— Work request —
In the records below, find the line containing "X41550000Y-100780000D03*" and the line containing "X73612000Y-89610000D03*"; please repeat exactly the lines from one to the other, both included, and nothing more.

— Circuit design data —
-=-=-

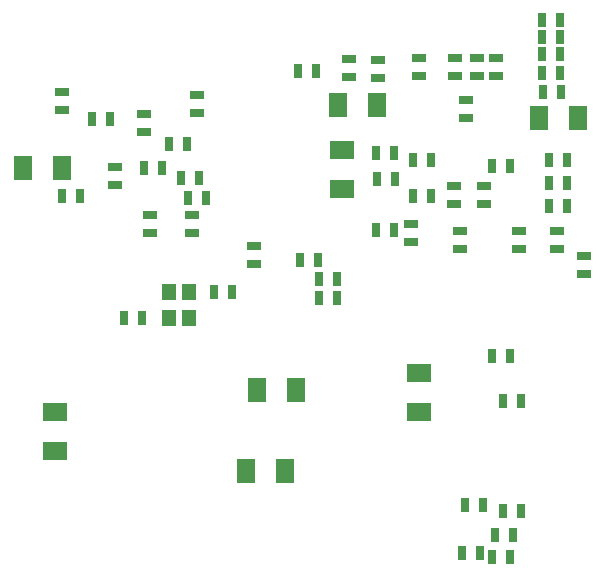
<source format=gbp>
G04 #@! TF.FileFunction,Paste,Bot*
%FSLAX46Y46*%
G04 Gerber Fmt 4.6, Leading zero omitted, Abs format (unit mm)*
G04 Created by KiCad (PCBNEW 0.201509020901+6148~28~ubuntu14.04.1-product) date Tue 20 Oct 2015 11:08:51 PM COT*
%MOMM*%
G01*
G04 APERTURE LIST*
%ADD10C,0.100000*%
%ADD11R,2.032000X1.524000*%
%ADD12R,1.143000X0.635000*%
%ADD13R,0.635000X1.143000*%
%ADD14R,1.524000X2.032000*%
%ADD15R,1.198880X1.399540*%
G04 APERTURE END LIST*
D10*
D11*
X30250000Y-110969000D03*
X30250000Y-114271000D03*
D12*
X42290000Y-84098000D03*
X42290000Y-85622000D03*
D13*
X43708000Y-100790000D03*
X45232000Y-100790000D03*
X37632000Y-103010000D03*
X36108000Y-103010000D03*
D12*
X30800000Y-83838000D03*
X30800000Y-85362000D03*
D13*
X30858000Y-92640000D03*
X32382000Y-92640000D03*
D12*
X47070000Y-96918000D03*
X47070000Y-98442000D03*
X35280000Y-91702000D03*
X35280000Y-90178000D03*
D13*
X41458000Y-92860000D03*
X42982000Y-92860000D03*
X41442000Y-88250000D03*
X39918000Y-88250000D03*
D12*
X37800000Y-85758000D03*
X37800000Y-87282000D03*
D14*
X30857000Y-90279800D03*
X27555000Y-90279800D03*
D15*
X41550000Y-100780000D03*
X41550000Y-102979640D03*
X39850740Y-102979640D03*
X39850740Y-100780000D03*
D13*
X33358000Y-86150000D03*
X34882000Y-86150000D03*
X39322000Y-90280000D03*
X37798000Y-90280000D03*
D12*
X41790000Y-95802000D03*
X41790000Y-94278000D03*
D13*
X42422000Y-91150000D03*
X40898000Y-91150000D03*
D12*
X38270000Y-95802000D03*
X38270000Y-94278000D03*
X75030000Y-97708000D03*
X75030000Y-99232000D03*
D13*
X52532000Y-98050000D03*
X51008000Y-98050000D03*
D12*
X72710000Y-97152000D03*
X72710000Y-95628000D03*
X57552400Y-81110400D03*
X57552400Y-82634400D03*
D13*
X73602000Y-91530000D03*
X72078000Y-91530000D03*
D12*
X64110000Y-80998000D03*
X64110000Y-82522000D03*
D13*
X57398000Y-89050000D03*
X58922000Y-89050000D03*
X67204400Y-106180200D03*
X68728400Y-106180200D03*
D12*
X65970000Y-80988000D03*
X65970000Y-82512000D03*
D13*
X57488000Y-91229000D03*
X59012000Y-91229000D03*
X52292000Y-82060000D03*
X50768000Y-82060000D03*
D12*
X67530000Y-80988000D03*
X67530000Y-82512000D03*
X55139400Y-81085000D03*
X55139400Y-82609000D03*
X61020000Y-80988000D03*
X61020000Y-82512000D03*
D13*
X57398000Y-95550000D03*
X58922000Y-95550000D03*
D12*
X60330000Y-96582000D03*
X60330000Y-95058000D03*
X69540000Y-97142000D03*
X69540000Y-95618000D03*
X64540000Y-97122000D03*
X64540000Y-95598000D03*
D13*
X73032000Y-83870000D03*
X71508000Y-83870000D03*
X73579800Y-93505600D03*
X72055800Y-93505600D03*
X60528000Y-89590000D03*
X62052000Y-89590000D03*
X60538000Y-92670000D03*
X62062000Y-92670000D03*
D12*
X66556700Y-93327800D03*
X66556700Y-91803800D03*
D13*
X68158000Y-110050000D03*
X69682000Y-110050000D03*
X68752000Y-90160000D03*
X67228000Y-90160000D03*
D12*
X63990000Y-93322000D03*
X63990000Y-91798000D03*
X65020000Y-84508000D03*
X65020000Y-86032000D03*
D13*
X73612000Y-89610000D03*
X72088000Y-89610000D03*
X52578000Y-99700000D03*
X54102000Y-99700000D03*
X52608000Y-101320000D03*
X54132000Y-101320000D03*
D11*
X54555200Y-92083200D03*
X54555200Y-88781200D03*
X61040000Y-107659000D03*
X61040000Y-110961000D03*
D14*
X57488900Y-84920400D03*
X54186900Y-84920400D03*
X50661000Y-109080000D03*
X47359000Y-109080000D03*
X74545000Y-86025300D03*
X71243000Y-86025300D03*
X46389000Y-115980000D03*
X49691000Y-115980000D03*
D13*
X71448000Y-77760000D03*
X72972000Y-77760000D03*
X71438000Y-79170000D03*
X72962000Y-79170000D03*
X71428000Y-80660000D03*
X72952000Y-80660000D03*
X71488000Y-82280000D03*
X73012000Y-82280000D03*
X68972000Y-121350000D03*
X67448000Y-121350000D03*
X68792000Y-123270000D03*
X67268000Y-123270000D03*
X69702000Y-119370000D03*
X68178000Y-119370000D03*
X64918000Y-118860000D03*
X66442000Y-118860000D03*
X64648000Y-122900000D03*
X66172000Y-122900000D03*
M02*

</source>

-=-=-

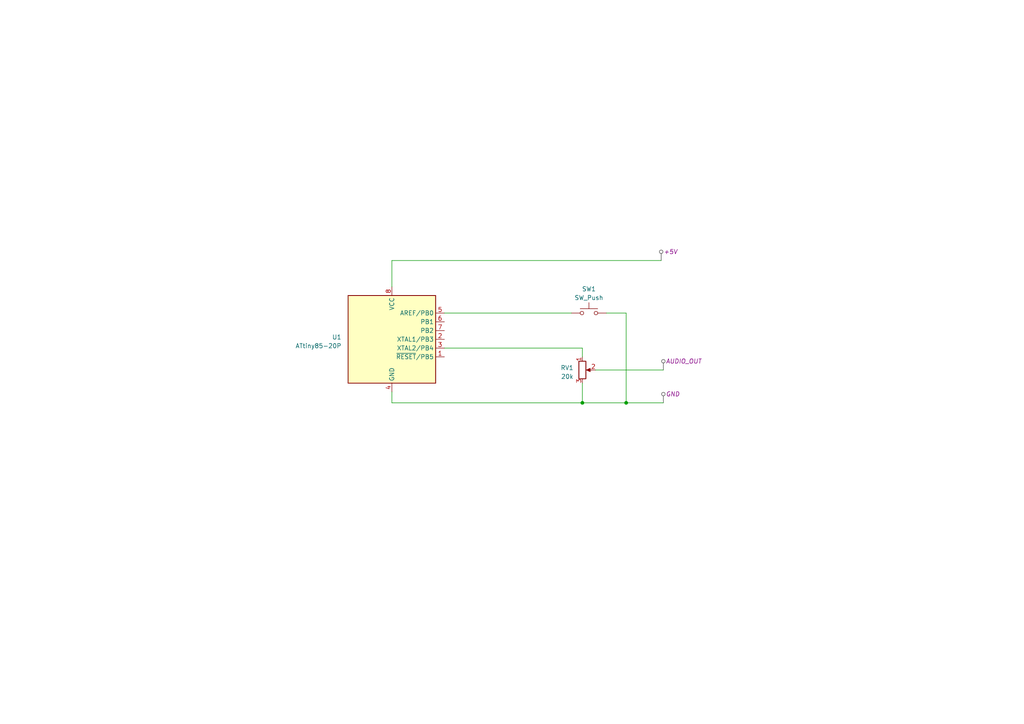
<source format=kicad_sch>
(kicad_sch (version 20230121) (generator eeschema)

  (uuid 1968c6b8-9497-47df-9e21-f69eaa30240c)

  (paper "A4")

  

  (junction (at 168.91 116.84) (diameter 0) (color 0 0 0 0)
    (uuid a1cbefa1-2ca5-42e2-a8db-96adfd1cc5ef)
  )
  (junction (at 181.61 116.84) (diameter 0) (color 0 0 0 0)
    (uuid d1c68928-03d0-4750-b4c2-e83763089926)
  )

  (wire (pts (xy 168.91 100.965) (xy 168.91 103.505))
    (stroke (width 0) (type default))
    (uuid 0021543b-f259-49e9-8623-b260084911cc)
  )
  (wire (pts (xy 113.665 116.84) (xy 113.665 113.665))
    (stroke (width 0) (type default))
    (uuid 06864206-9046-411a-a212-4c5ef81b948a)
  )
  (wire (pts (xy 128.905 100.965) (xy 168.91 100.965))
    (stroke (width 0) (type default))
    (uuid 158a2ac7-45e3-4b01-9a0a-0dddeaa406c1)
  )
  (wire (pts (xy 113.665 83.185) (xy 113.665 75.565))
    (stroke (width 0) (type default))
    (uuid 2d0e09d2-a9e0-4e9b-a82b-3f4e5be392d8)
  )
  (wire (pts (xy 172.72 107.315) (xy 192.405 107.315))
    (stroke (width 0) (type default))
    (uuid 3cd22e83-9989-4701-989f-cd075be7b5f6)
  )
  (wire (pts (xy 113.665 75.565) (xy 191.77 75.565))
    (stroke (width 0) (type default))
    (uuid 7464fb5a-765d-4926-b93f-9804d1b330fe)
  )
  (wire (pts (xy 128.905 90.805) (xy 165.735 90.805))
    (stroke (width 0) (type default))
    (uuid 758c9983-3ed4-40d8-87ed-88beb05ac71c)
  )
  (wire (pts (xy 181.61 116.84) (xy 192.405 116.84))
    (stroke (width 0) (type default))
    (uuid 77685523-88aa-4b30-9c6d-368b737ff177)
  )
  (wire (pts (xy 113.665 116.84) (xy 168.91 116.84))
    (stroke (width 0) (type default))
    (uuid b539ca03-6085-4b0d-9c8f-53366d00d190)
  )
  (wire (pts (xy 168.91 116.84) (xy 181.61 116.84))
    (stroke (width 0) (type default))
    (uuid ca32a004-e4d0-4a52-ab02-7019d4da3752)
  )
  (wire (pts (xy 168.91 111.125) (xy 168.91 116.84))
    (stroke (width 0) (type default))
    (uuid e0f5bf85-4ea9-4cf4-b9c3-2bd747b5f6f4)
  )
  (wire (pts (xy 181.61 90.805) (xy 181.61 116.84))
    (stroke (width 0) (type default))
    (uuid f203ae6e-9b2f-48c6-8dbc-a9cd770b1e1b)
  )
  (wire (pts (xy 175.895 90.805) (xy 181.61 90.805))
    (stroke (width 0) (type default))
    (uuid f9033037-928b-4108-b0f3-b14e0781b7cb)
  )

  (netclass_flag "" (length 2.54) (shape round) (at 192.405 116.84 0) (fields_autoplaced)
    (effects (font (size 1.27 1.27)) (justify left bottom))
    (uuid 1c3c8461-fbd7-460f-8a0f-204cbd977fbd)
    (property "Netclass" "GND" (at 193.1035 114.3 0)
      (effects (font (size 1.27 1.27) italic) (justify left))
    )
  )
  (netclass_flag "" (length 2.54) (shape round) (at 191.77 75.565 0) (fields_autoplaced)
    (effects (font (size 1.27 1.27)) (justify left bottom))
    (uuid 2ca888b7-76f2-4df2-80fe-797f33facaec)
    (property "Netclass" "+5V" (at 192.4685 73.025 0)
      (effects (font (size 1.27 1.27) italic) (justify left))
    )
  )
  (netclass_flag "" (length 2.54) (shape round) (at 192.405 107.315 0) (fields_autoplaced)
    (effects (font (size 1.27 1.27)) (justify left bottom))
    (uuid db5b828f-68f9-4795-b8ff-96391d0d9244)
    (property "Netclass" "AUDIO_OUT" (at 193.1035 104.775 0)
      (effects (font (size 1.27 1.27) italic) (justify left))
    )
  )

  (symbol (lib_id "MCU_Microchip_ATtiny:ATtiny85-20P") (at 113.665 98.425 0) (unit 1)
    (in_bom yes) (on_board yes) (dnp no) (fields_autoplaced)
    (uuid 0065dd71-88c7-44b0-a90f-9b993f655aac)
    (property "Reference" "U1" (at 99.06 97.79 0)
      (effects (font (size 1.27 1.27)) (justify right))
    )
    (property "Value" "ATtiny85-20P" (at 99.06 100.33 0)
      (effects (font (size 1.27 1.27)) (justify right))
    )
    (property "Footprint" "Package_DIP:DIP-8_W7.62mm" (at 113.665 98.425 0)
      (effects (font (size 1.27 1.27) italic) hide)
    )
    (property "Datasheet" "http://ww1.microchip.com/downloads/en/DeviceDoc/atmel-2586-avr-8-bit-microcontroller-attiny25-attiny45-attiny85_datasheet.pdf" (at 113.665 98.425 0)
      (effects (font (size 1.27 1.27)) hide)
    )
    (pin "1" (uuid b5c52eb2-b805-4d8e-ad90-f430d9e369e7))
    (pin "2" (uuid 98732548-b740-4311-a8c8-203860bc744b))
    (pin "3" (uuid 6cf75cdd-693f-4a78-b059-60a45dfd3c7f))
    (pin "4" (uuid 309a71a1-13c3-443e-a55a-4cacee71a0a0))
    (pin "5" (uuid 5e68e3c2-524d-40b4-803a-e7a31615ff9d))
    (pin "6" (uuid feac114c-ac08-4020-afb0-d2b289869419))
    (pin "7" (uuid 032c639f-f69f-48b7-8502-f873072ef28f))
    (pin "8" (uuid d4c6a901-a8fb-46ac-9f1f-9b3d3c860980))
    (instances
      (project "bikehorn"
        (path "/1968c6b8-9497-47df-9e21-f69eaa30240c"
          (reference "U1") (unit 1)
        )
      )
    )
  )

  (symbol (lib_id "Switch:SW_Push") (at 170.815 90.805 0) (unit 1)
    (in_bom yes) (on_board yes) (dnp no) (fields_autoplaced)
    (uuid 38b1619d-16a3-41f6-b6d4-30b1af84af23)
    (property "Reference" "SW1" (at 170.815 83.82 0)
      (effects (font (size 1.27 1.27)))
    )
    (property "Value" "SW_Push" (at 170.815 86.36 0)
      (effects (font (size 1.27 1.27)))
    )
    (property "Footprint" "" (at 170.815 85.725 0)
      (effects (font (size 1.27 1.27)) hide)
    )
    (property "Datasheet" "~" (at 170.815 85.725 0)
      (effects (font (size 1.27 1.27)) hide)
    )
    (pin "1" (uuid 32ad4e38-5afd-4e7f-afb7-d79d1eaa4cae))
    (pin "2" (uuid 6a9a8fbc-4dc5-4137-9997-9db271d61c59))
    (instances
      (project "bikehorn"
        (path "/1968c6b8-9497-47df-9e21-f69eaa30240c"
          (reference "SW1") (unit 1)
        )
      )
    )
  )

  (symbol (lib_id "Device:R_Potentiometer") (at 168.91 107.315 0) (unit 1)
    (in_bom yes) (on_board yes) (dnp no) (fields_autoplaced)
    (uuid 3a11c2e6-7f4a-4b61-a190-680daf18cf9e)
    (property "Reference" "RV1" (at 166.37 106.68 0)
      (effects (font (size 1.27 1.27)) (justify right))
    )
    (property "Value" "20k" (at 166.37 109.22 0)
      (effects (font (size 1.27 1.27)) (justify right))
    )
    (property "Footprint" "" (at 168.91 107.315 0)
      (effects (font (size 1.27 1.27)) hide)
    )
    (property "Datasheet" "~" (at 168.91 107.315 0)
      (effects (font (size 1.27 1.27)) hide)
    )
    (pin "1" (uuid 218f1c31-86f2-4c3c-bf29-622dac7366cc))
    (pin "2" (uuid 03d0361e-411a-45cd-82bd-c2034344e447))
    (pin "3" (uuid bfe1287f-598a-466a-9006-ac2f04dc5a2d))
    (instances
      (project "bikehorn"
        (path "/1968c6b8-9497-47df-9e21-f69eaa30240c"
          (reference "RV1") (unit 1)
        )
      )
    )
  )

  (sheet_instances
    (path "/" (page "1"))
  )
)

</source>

-=-=-

— Answer to the exercise —
X41550000Y-100780000D03*
X41550000Y-102979640D03*
X39850740Y-102979640D03*
X39850740Y-100780000D03*
D13*
X33358000Y-86150000D03*
X34882000Y-86150000D03*
X39322000Y-90280000D03*
X37798000Y-90280000D03*
D12*
X41790000Y-95802000D03*
X41790000Y-94278000D03*
D13*
X42422000Y-91150000D03*
X40898000Y-91150000D03*
D12*
X38270000Y-95802000D03*
X38270000Y-94278000D03*
X75030000Y-97708000D03*
X75030000Y-99232000D03*
D13*
X52532000Y-98050000D03*
X51008000Y-98050000D03*
D12*
X72710000Y-97152000D03*
X72710000Y-95628000D03*
X57552400Y-81110400D03*
X57552400Y-82634400D03*
D13*
X73602000Y-91530000D03*
X72078000Y-91530000D03*
D12*
X64110000Y-80998000D03*
X64110000Y-82522000D03*
D13*
X57398000Y-89050000D03*
X58922000Y-89050000D03*
X67204400Y-106180200D03*
X68728400Y-106180200D03*
D12*
X65970000Y-80988000D03*
X65970000Y-82512000D03*
D13*
X57488000Y-91229000D03*
X59012000Y-91229000D03*
X52292000Y-82060000D03*
X50768000Y-82060000D03*
D12*
X67530000Y-80988000D03*
X67530000Y-82512000D03*
X55139400Y-81085000D03*
X55139400Y-82609000D03*
X61020000Y-80988000D03*
X61020000Y-82512000D03*
D13*
X57398000Y-95550000D03*
X58922000Y-95550000D03*
D12*
X60330000Y-96582000D03*
X60330000Y-95058000D03*
X69540000Y-97142000D03*
X69540000Y-95618000D03*
X64540000Y-97122000D03*
X64540000Y-95598000D03*
D13*
X73032000Y-83870000D03*
X71508000Y-83870000D03*
X73579800Y-93505600D03*
X72055800Y-93505600D03*
X60528000Y-89590000D03*
X62052000Y-89590000D03*
X60538000Y-92670000D03*
X62062000Y-92670000D03*
D12*
X66556700Y-93327800D03*
X66556700Y-91803800D03*
D13*
X68158000Y-110050000D03*
X69682000Y-110050000D03*
X68752000Y-90160000D03*
X67228000Y-90160000D03*
D12*
X63990000Y-93322000D03*
X63990000Y-91798000D03*
X65020000Y-84508000D03*
X65020000Y-86032000D03*
D13*
X73612000Y-89610000D03*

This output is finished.